▸ **What you have to do**: Transcribe every line of the material below without changing a character, and leave the pictures out of your answer.

▸ **Data section**:
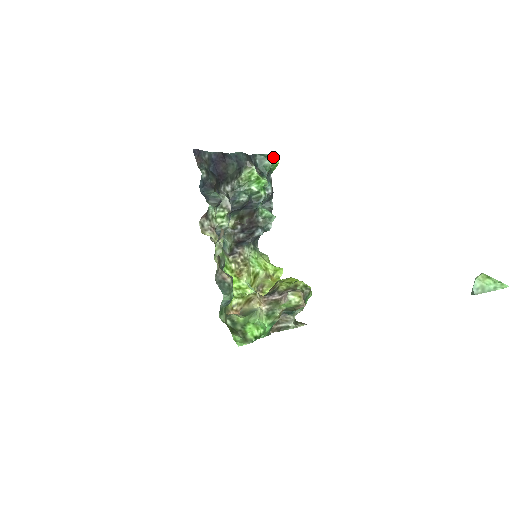
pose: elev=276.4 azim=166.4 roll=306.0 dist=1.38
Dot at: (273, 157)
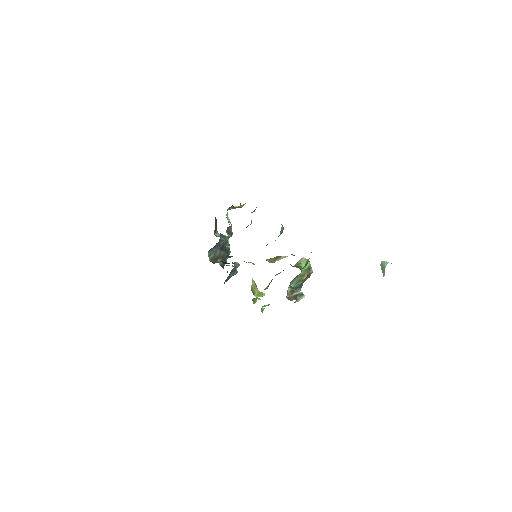
Dot at: occluded
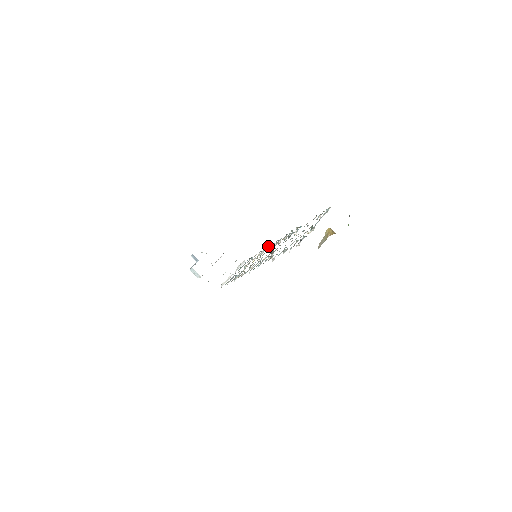
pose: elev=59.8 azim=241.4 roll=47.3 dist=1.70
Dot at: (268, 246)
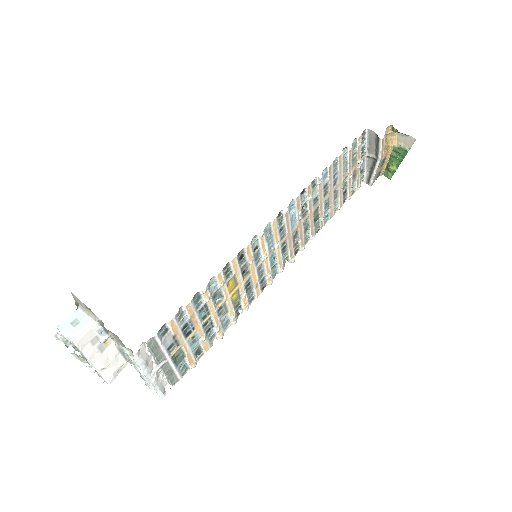
Dot at: (251, 301)
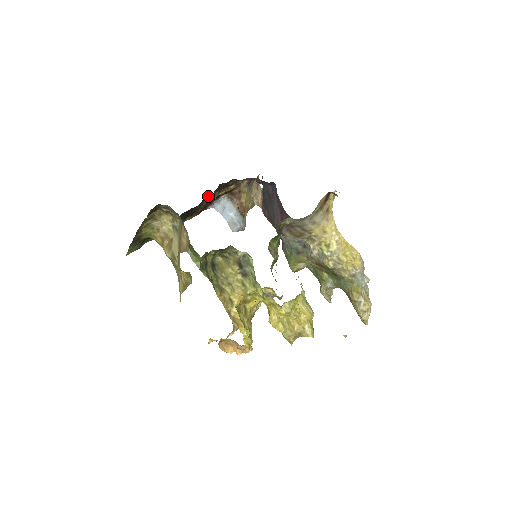
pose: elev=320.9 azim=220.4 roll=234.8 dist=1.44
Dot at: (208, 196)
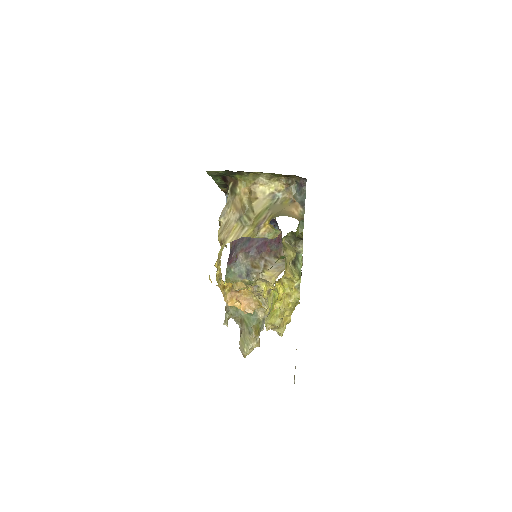
Dot at: occluded
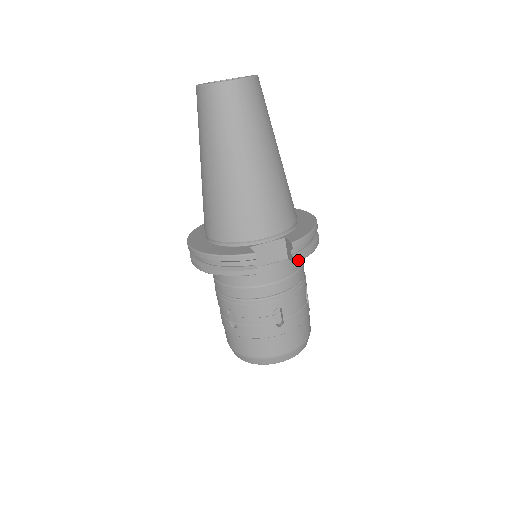
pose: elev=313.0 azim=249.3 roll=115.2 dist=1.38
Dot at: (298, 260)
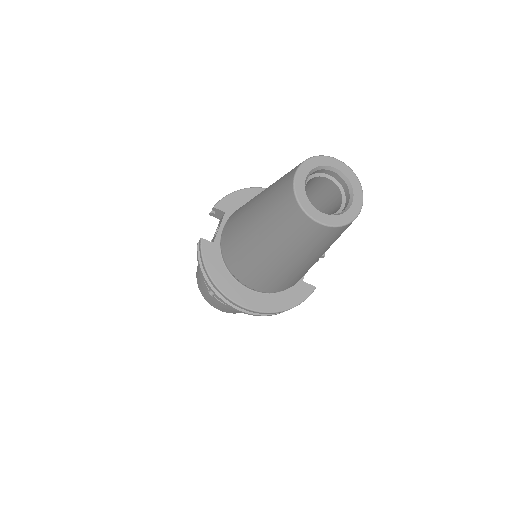
Dot at: occluded
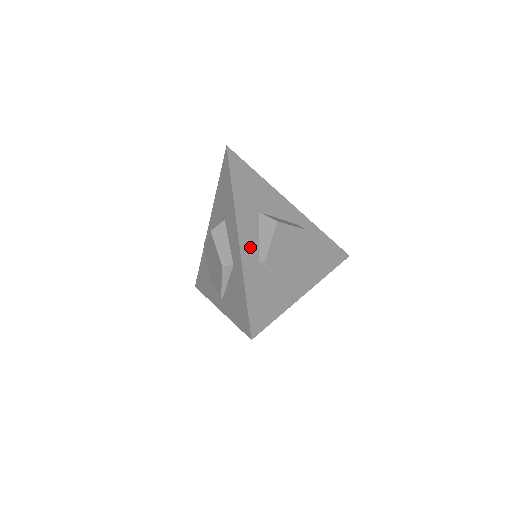
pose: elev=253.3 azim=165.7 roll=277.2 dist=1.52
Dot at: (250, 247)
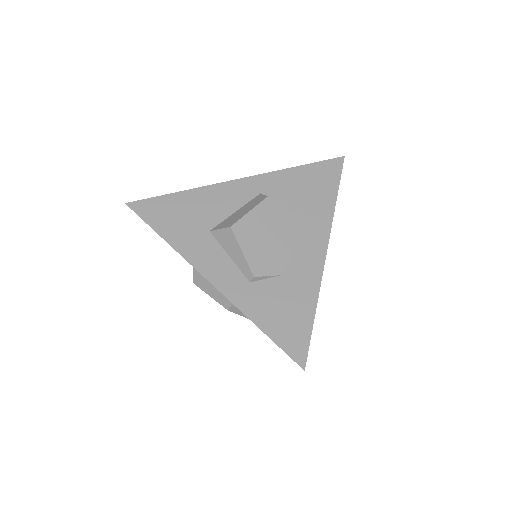
Dot at: (229, 278)
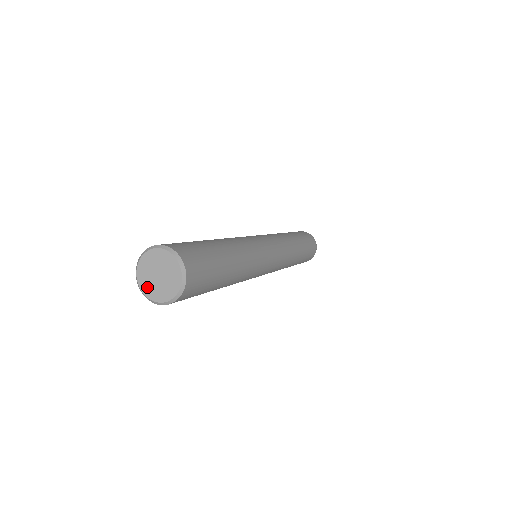
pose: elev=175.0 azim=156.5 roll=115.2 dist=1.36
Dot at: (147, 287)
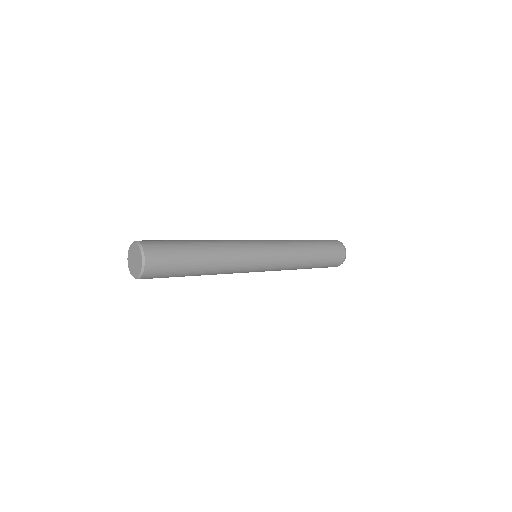
Dot at: (133, 271)
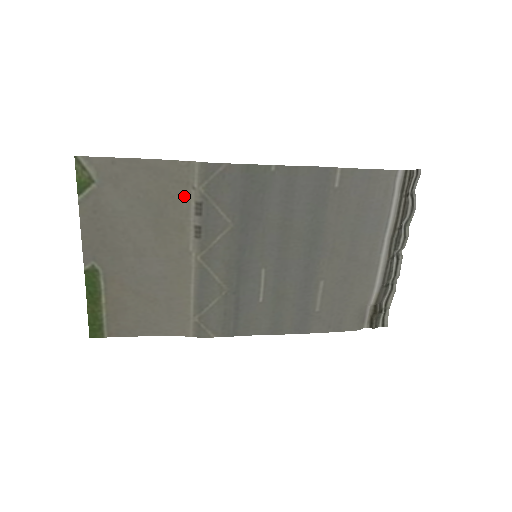
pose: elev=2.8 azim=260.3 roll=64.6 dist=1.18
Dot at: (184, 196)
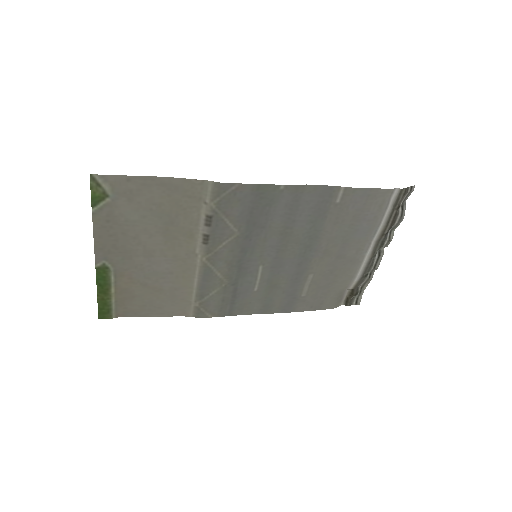
Dot at: (195, 209)
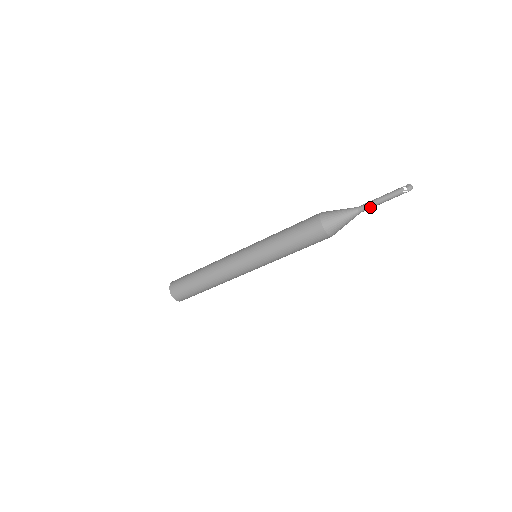
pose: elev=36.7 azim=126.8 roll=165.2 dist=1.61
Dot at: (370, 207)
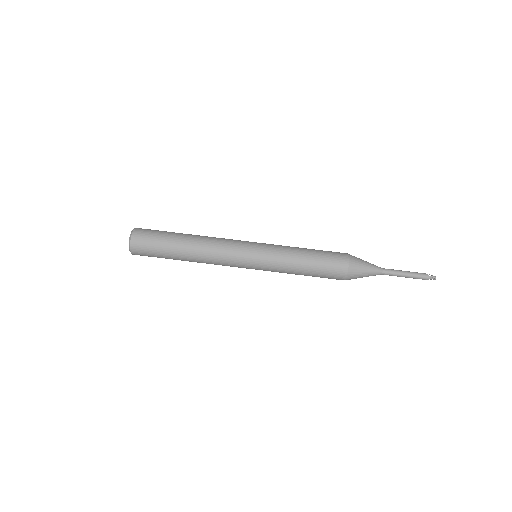
Dot at: (394, 271)
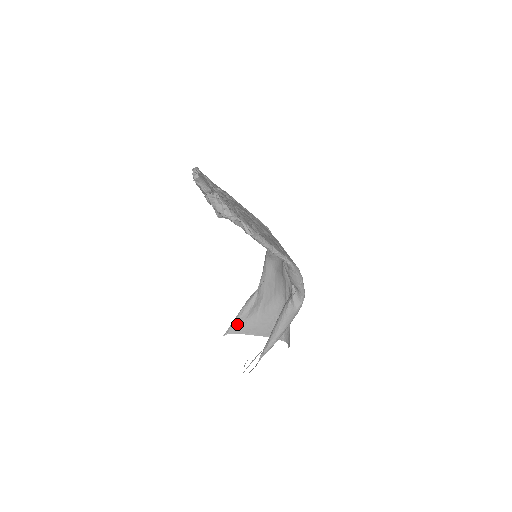
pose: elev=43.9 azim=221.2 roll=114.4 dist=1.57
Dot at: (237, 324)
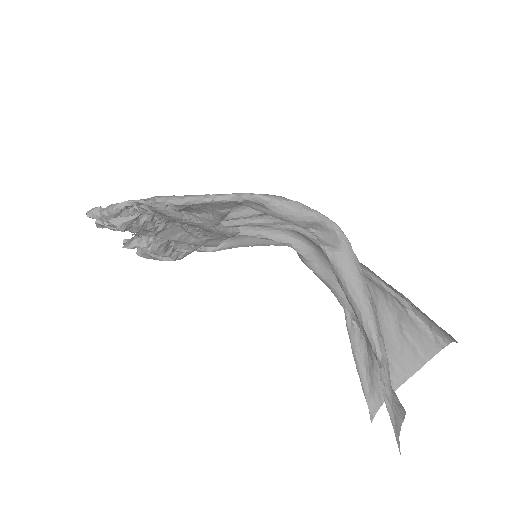
Dot at: (372, 386)
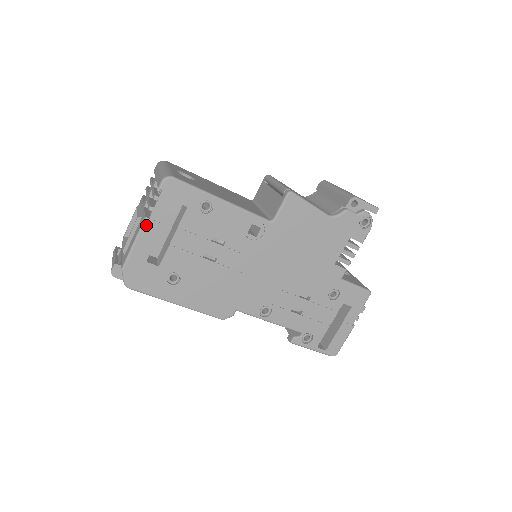
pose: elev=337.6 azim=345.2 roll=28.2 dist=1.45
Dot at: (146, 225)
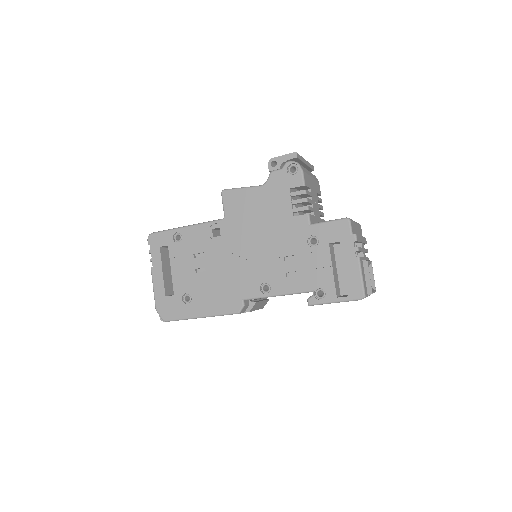
Dot at: (153, 272)
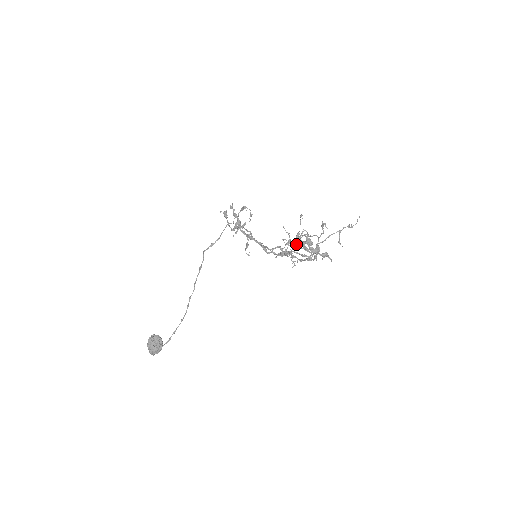
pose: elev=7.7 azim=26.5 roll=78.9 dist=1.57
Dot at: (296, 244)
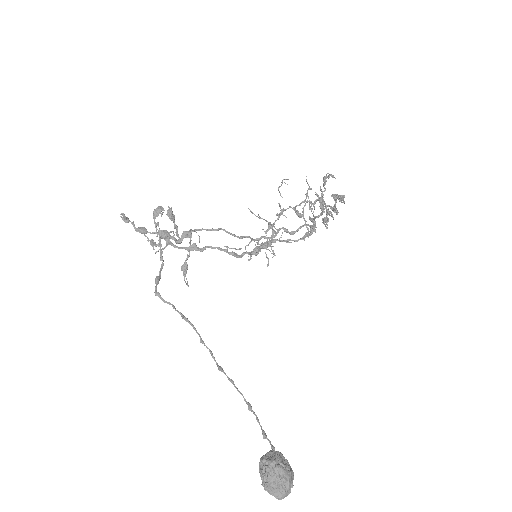
Dot at: (322, 207)
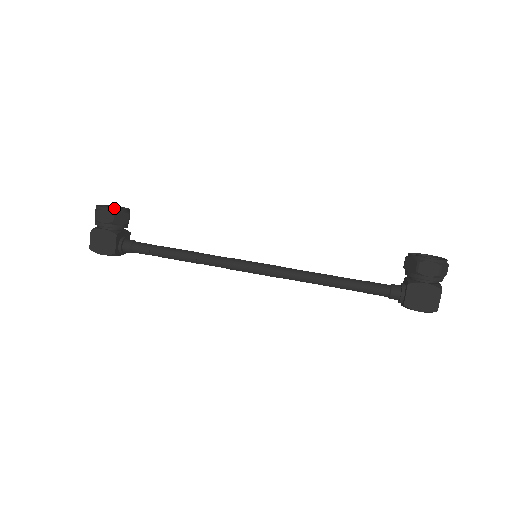
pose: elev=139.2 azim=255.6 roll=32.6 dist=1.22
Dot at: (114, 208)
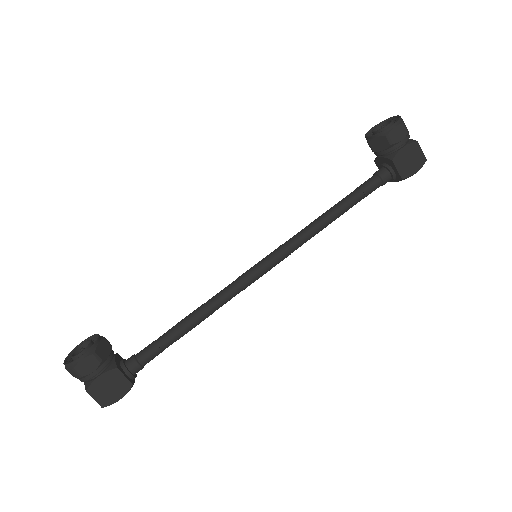
Dot at: (86, 348)
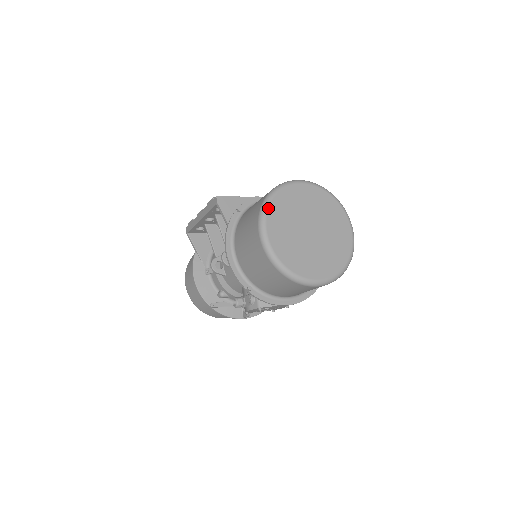
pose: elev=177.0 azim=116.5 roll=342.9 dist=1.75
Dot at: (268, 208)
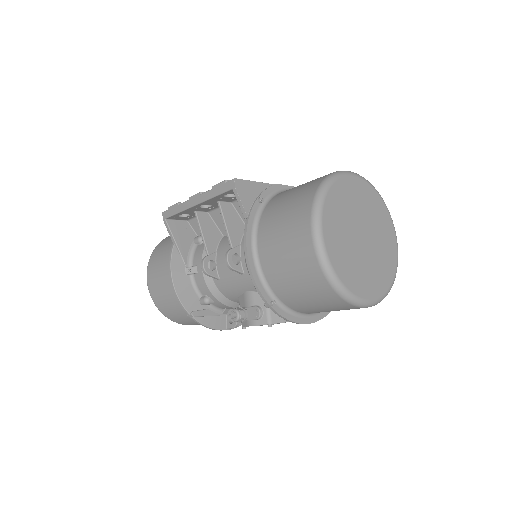
Dot at: (323, 205)
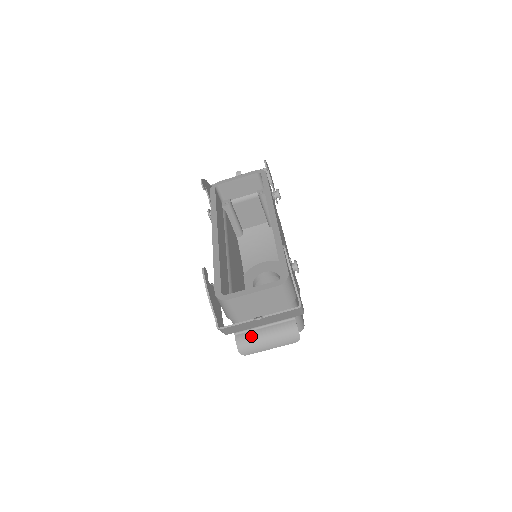
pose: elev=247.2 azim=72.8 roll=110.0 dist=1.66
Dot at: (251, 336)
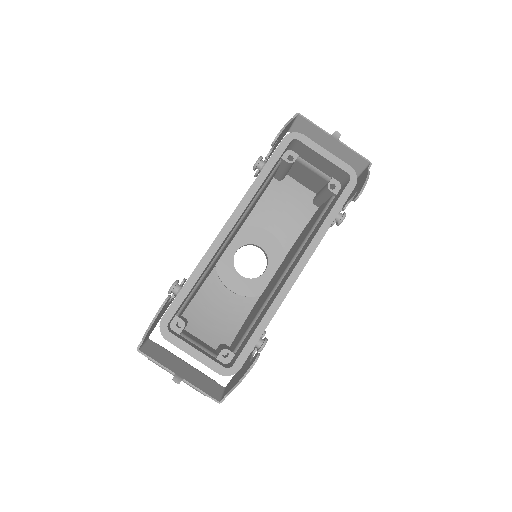
Dot at: occluded
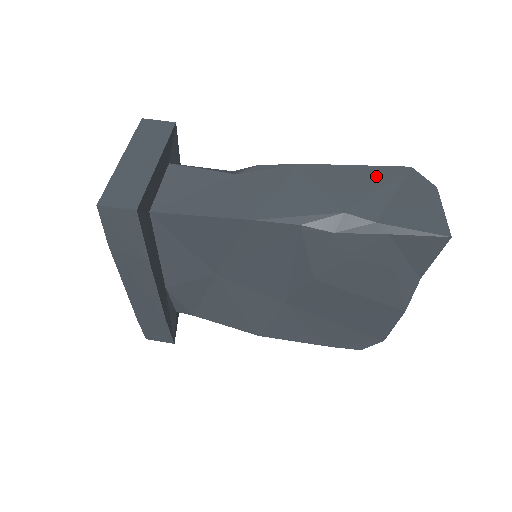
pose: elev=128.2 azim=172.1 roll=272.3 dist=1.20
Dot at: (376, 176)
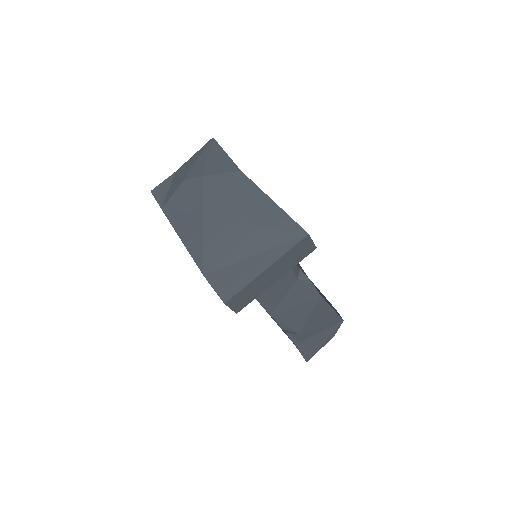
Dot at: (330, 320)
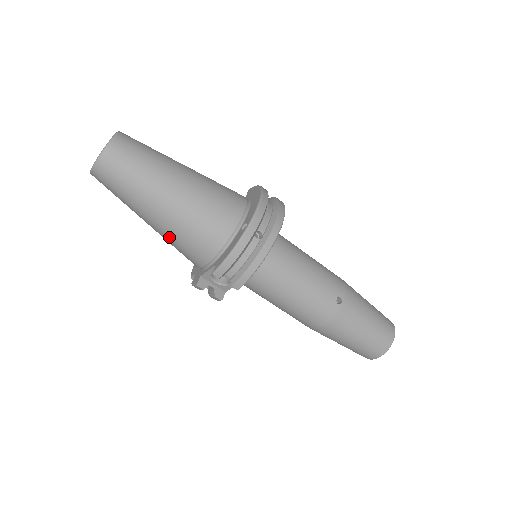
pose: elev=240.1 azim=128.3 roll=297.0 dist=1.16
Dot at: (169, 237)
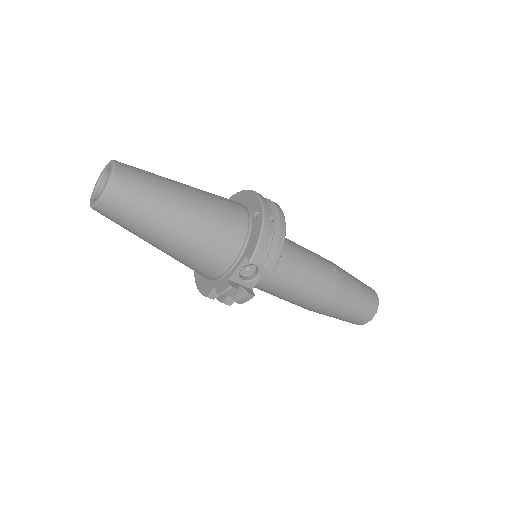
Dot at: (191, 248)
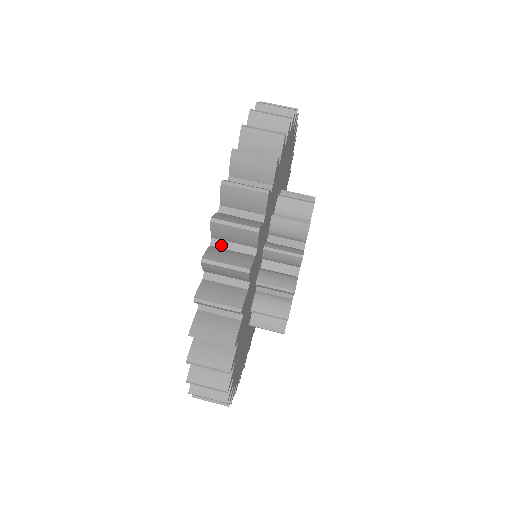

▸ **Exercise solution**:
pose: elev=276.4 azim=166.4 roll=306.0 dist=1.38
Dot at: (273, 157)
Dot at: occluded
pose: elev=59.8 azim=241.4 roll=47.3 dist=1.70
Dot at: (268, 246)
Dot at: (251, 301)
pose: elev=320.9 azim=220.4 roll=234.8 dist=1.44
Dot at: (208, 196)
Dot at: occluded
pose: elev=313.0 azim=249.3 roll=115.2 dist=1.38
Dot at: (298, 260)
Dot at: occluded
pose: elev=253.3 azim=165.7 roll=277.2 dist=1.52
Dot at: (250, 247)
Dot at: (229, 278)
pose: elev=175.0 azim=156.5 roll=115.2 dist=1.36
Dot at: (147, 287)
Dot at: (133, 271)
pose: elev=2.8 azim=260.3 roll=64.6 dist=1.18
Dot at: (184, 196)
Dot at: (195, 209)
pose: elev=36.7 azim=126.8 roll=165.2 dist=1.61
Dot at: (370, 207)
Dot at: (394, 271)
pose: elev=43.9 azim=221.2 roll=114.4 dist=1.57
Dot at: (237, 324)
Dot at: (372, 386)
pose: elev=337.6 azim=345.2 roll=28.2 dist=1.45
Dot at: (146, 225)
Dot at: (153, 272)
pose: elev=7.7 azim=26.5 roll=78.9 dist=1.57
Dot at: (296, 244)
Dot at: (322, 207)
pose: elev=139.2 azim=255.6 roll=32.6 dist=1.22
Dot at: (114, 208)
Dot at: (86, 348)
pose: elev=177.0 azim=116.5 roll=342.9 dist=1.75
Dot at: (268, 208)
Dot at: (323, 205)
pose: elev=247.2 azim=72.8 roll=110.0 dist=1.66
Dot at: (251, 336)
Dot at: occluded
pose: elev=128.2 azim=172.1 roll=272.3 dist=1.20
Dot at: (376, 176)
Dot at: (330, 320)
pose: elev=240.1 azim=128.3 roll=297.0 dist=1.16
Dot at: (169, 237)
Dot at: (191, 248)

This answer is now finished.